Begin Provided passage
Decision Tree Algorithms are widely used supervised machine learning methods for both classification and regression tasks. They split data based on feature values to create a tree-like structure of decisions, starting from a root node and ending at leaf nodes that provide predictions.
- Decision trees are non-parametric models that can handle both numerical and categorical features without assuming any specific data distribution.
- They use splitting measures such as Information Gain, Gini Index or Variance Reduction to determine the best feature for dividing the data.
- Decision trees also act as building blocks for powerful ensemble models like Random Forest and Gradient Boosting.

1. ID3 (Iterative Dichotomiser 3)
ID3 (Iterative Dichotomiser 3) is a decision tree learning algorithm used for solving classification problems. It builds the tree using a top-down, greedy approach by selecting the attribute that provides the highest Information Gain which is calculated using entropy.
- ID3 mainly works with categorical attributes and recursively splits the data until the nodes become pure or no attributes remain.
- It is simple and easy to interpret but can overfit the training data and does not handle continuous features directly.
How ID3 Builds the Decision Tree
The ID3 algorithm constructs a decision tree by selecting the attribute that best splits the dataset at each step. It uses Entropy and Information Gain to measure impurity and determine the most informative feature for splitting the data.
End Provided passage
Begin Supplied entries
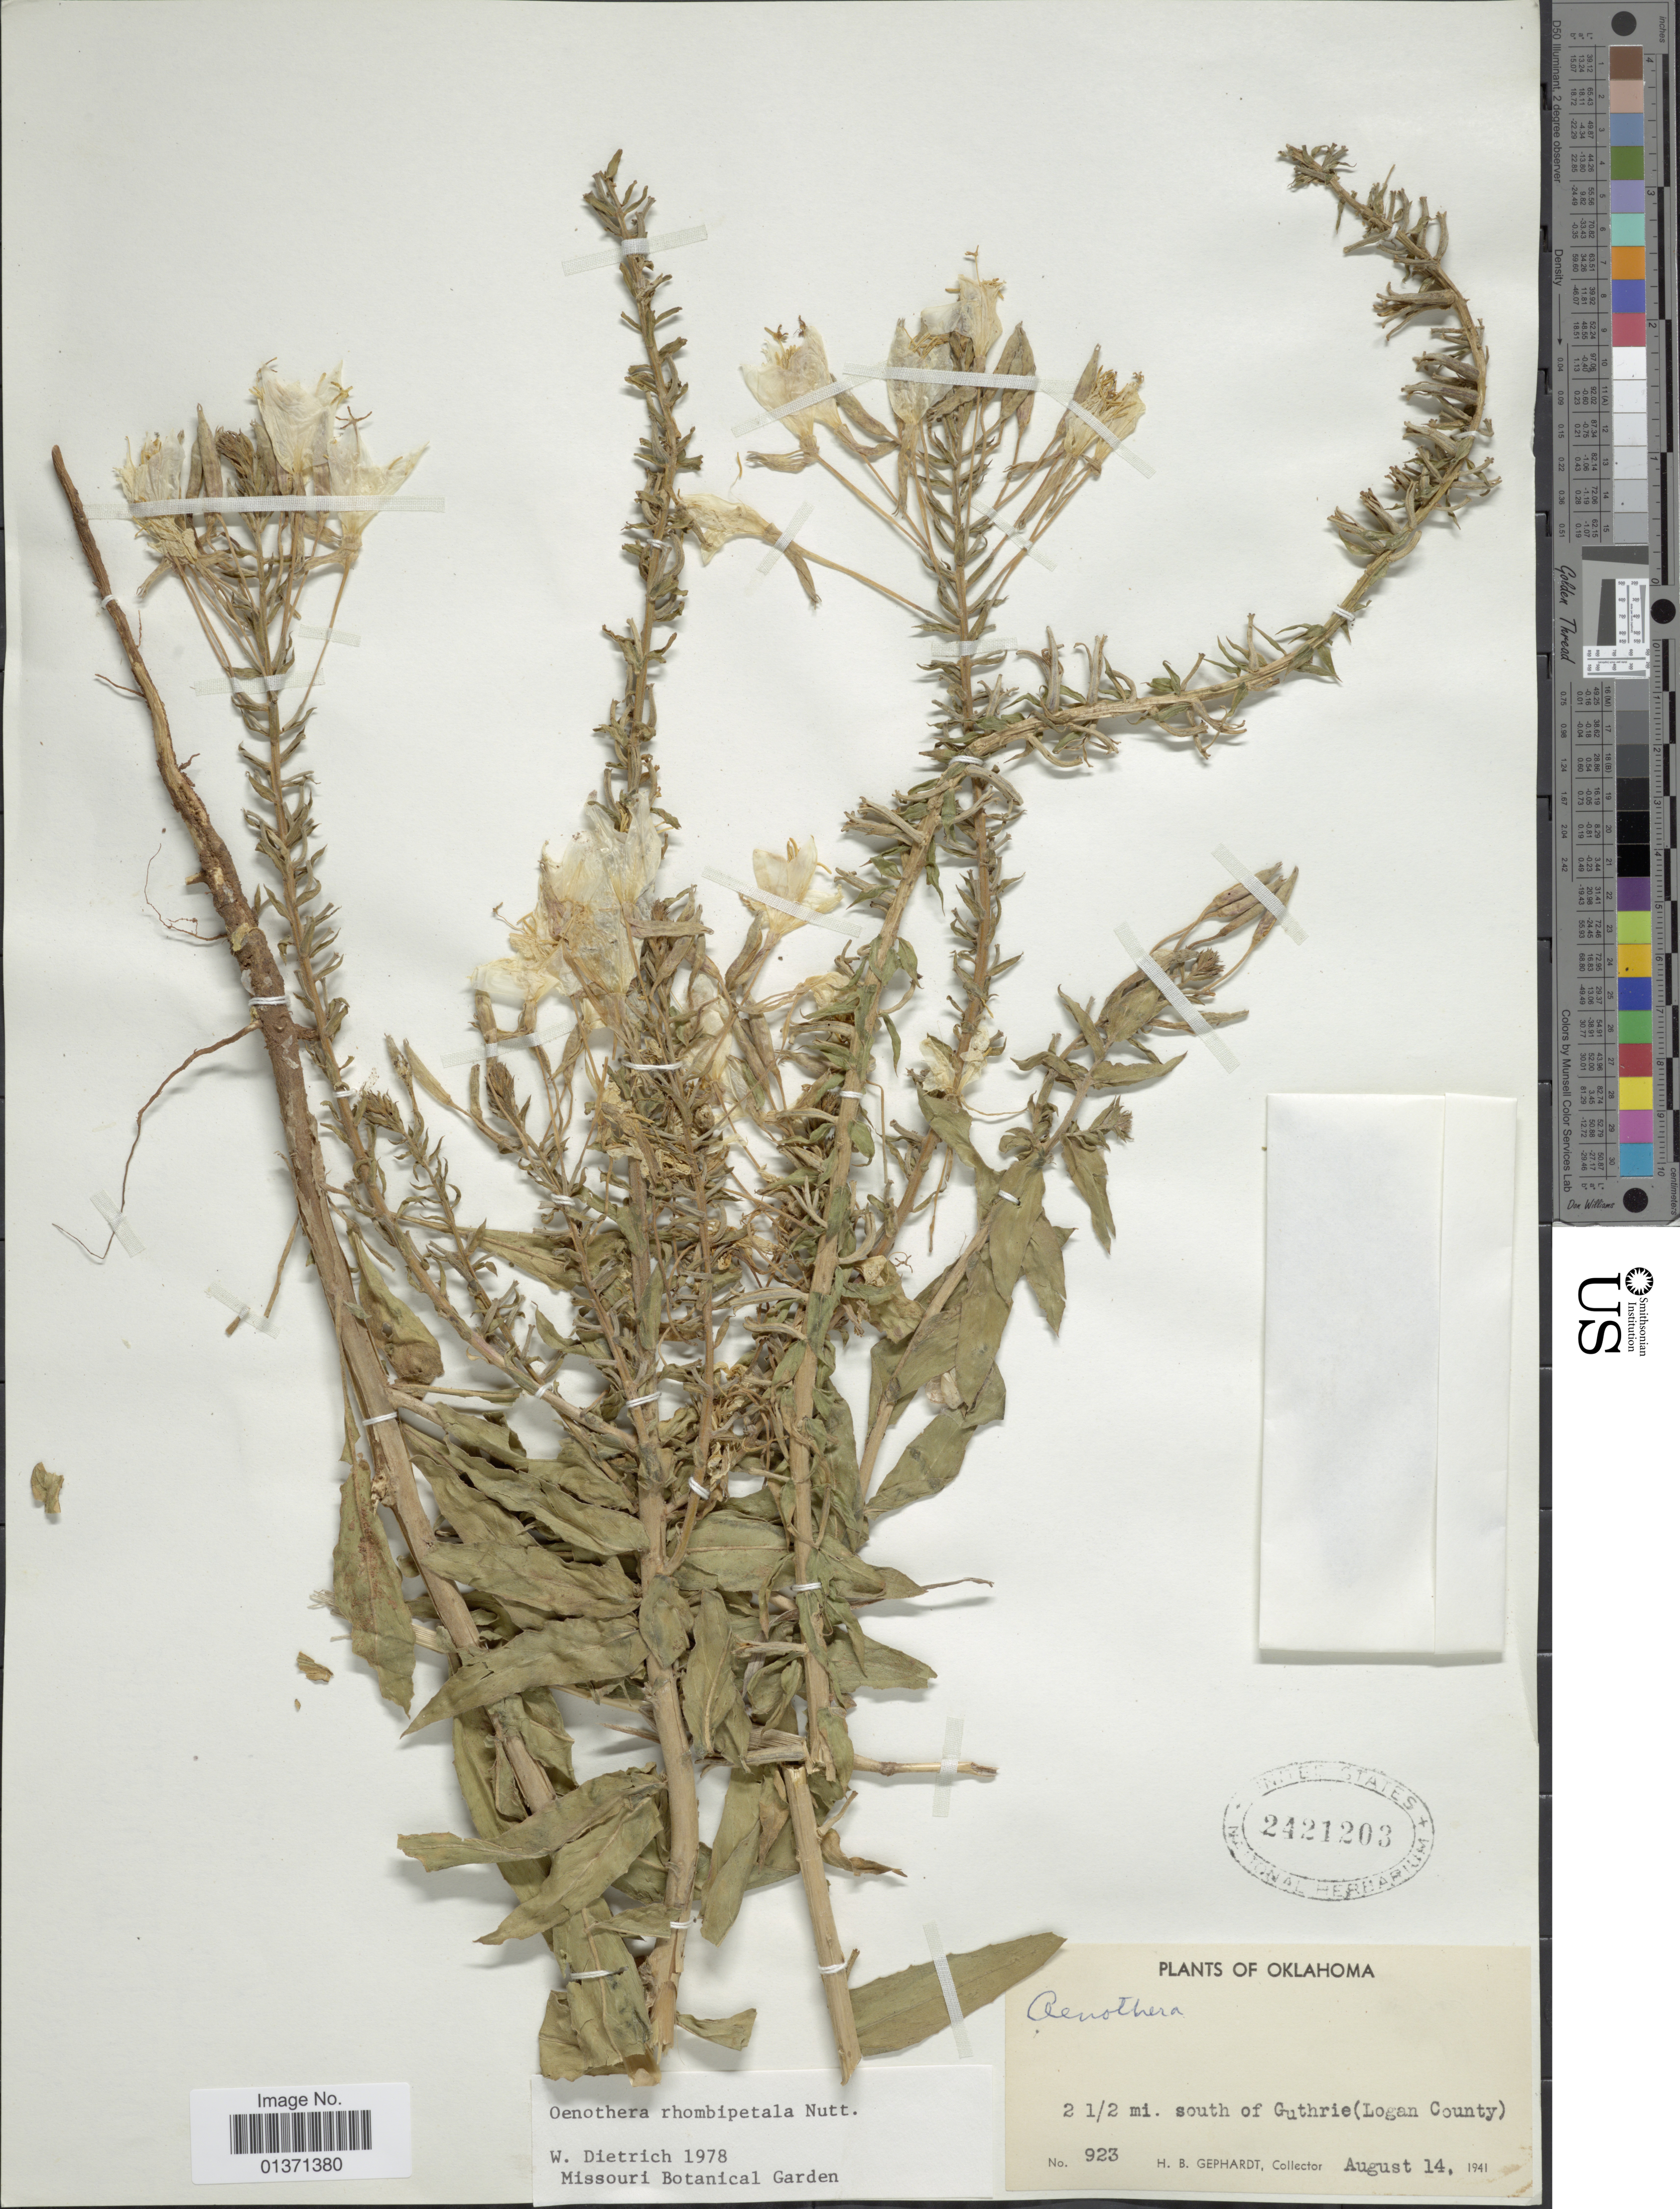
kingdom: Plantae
End Supplied entries
Begin Supplied entries
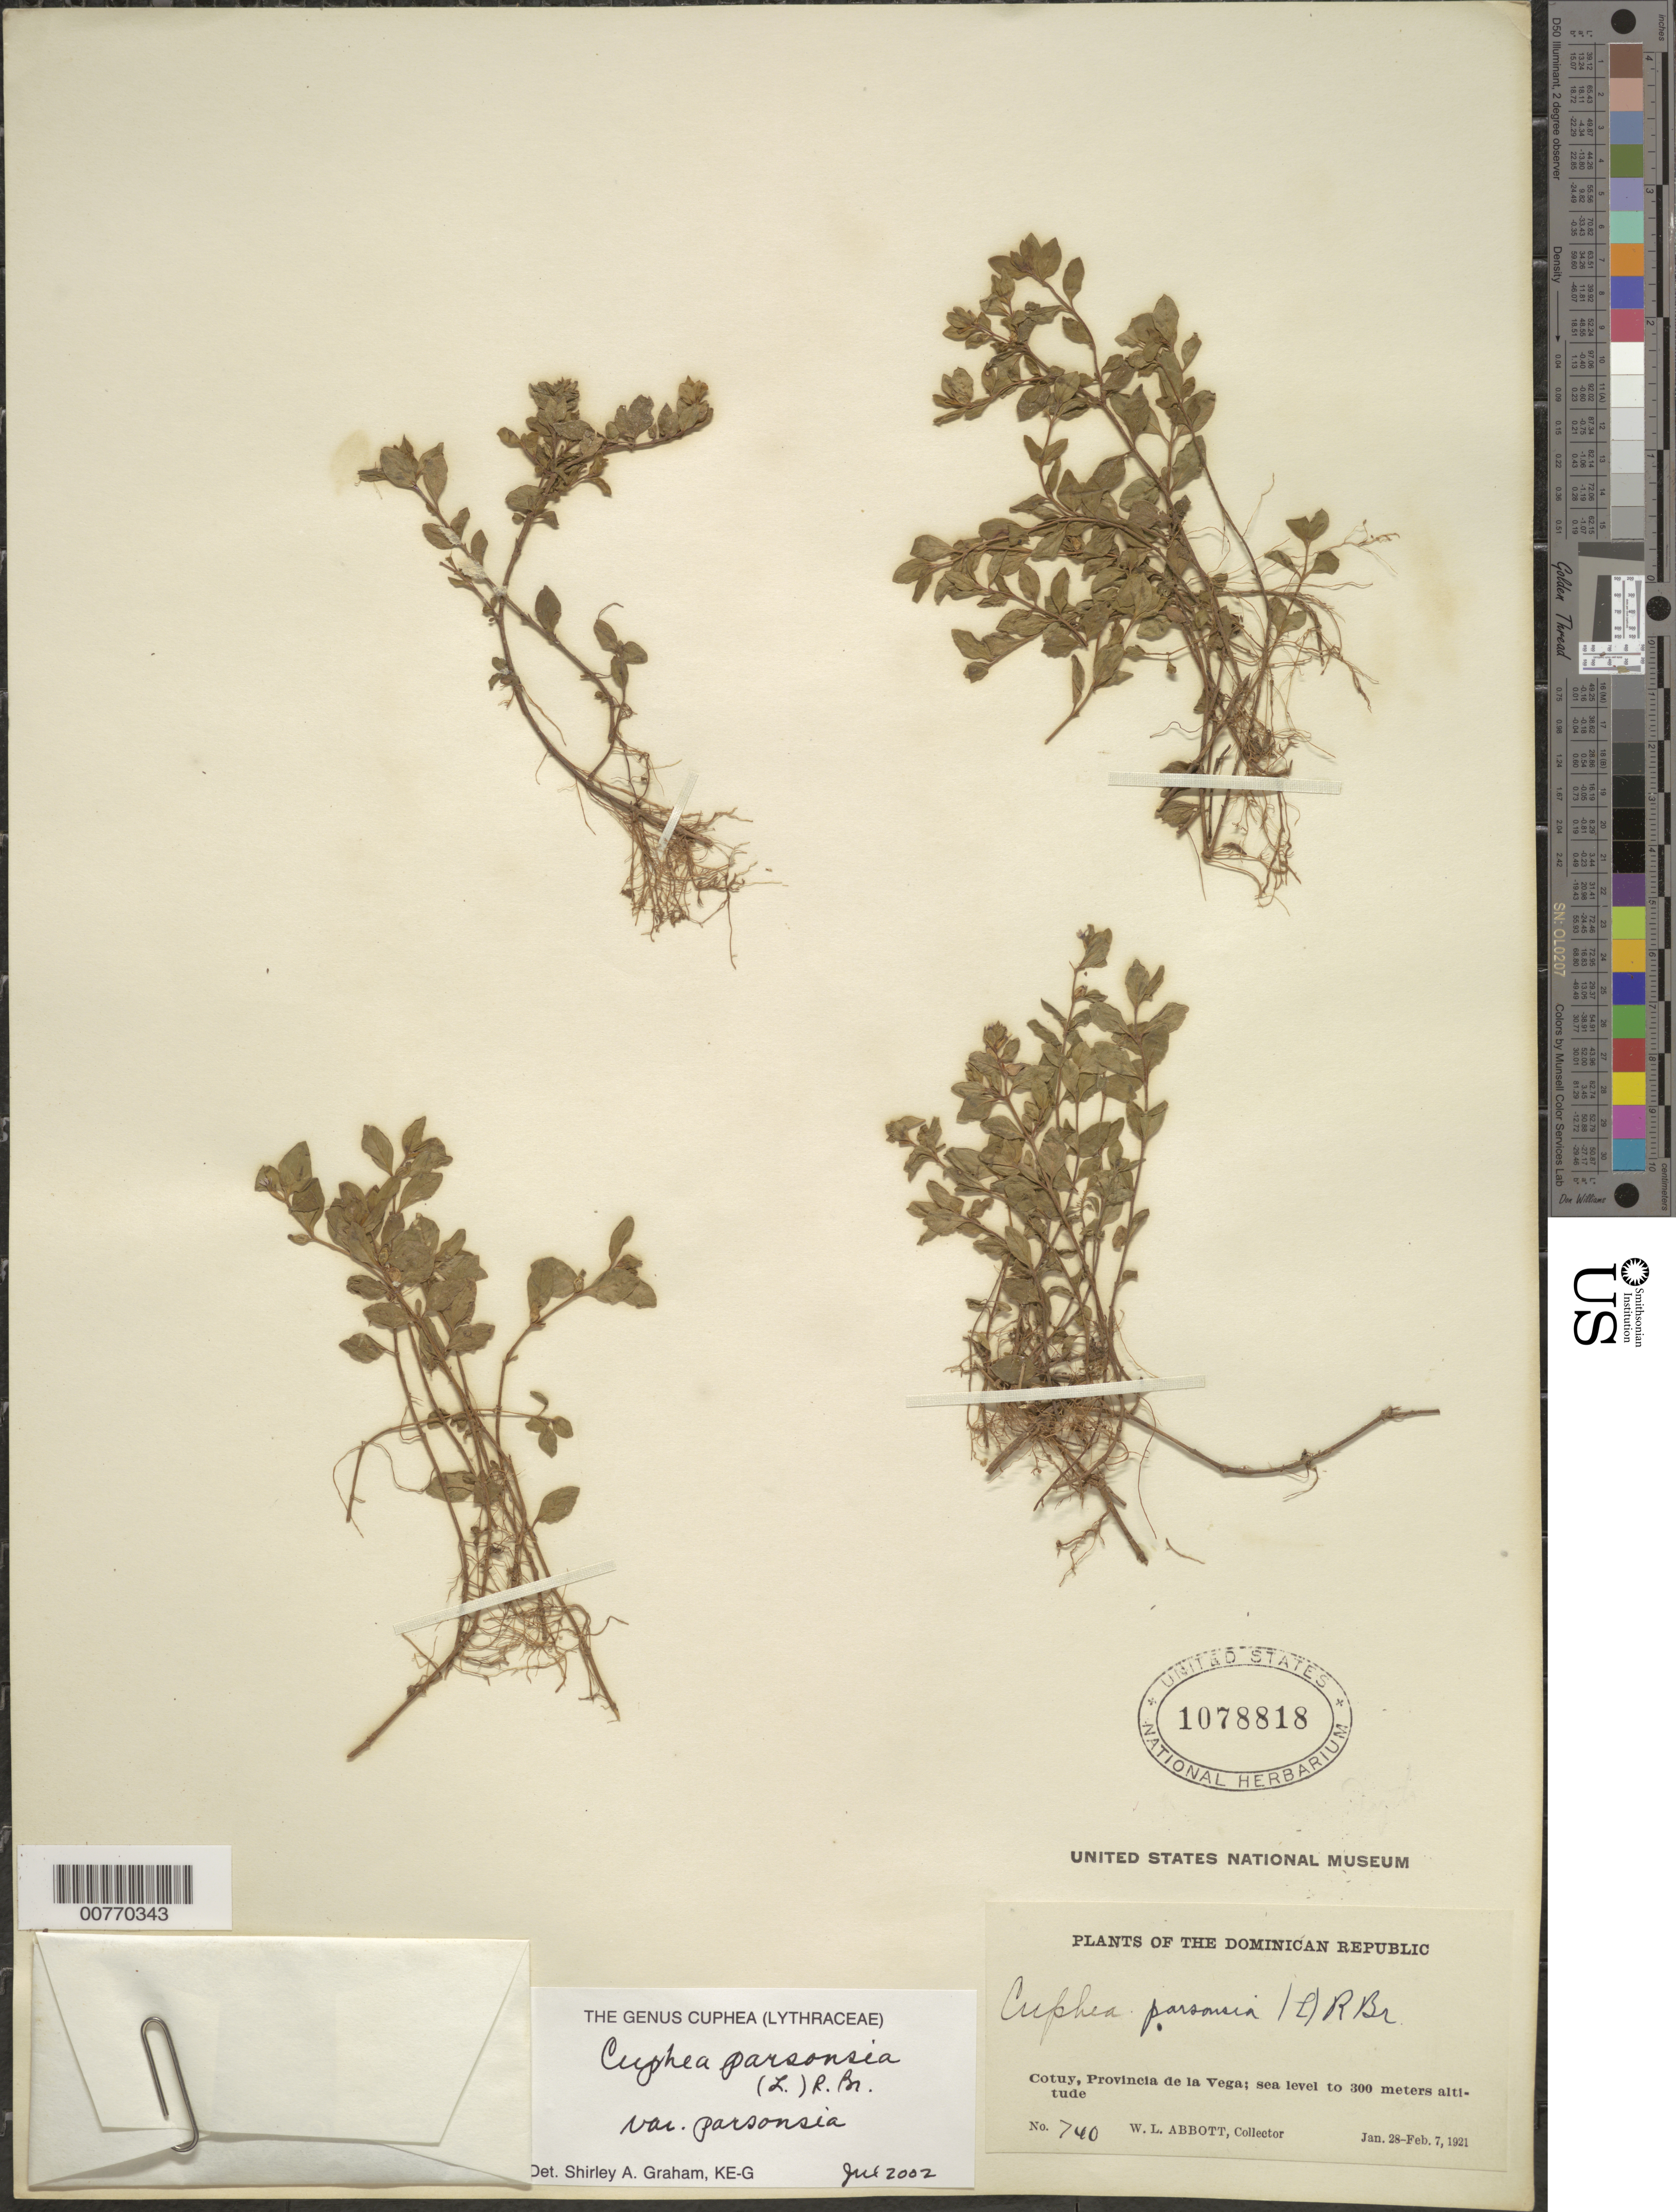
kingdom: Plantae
End Supplied entries
**Written request**
In the decision tree passage, what does ID3 use to select the attribute for each split?

**Complete output**
The attribute with the highest Information Gain, calculated using entropy.